The investigation also revealed:
—The government briefly revoked Garcia's authorization to carry his gun and badge in August 2011 because he told Los Angeles supervisor, Rocha, that he had been taking Vicodin over the previous eight months for back pain. Rocha said he opposed Woo giving Garcia back his gun because he worried that Garcia was suicidal or might hurt others, but Rocha said he was overruled and didn't memorialize his concerns over fears Garcia might sue him. More than three years later, the government hasn't changed its rules to make it harder for federal agents to get their guns back in such cases.
—Around the same period, Garcia told a medical staffer, "he felt as though he was mentally shutting down" but was not suicidal, the report said.
—Before the shootings, the Homeland Security Department held training for federal employees to recognize signs of potential workplace violence, including absenteeism, depression, physical complaints, mood swings and talking about problems at home. Rocha said he had recognized those signs in Garcia.
—Garcia was deeply bitter about what he perceived as unfairness when he was transferred after the harassment complaints from Orange County to Los Angeles, some 80 miles from his home in Murrieta, California. The commute irritated his back and impacted efforts to reconcile with his estranged wife. He believed his team was being scrutinized and unfairly expected to show up at 8:30 a.m. and account for agents working under him on a whiteboard. He was then transferred to the agency's Long Beach office, and denied a request to move to its San Bernardino office.

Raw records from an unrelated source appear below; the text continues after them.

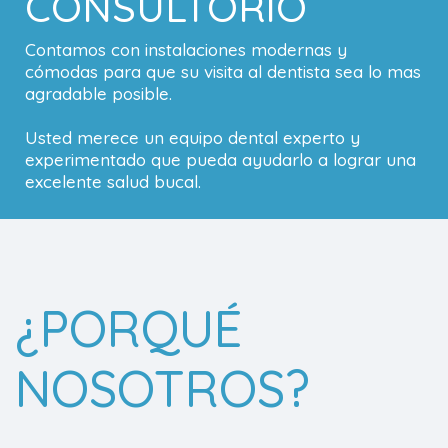
CONSULTORIO
Contamos con instalaciones modernas y
cómodas para que su visita al dentista sea lo mas
agradable posible.
Usted merece un equipo dental experto y
experimentado que pueda ayudarlo a lograr una
excelente salud bucal.
¿PORQUÉ
NOSOTROS?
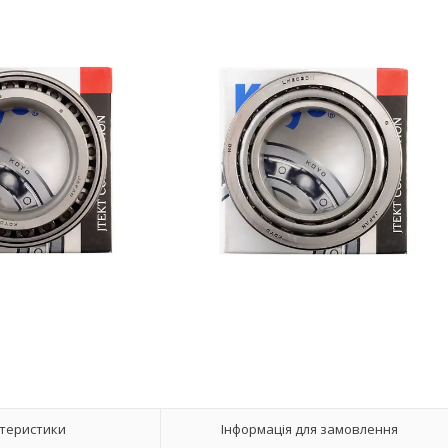
теристики
Інформація для замовлення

— Garcia was denied permanent disability payments on a back and neck injury he said he suffered in a mistaken 1997 arrest by the Los Angeles Police Department while he was working undercover. He was "not able to obtain justice, to his satisfaction," the report said.
Kozak said the agency was grossly negligent for returning Garcia's gun.
The shooting, he said, "should never have happened."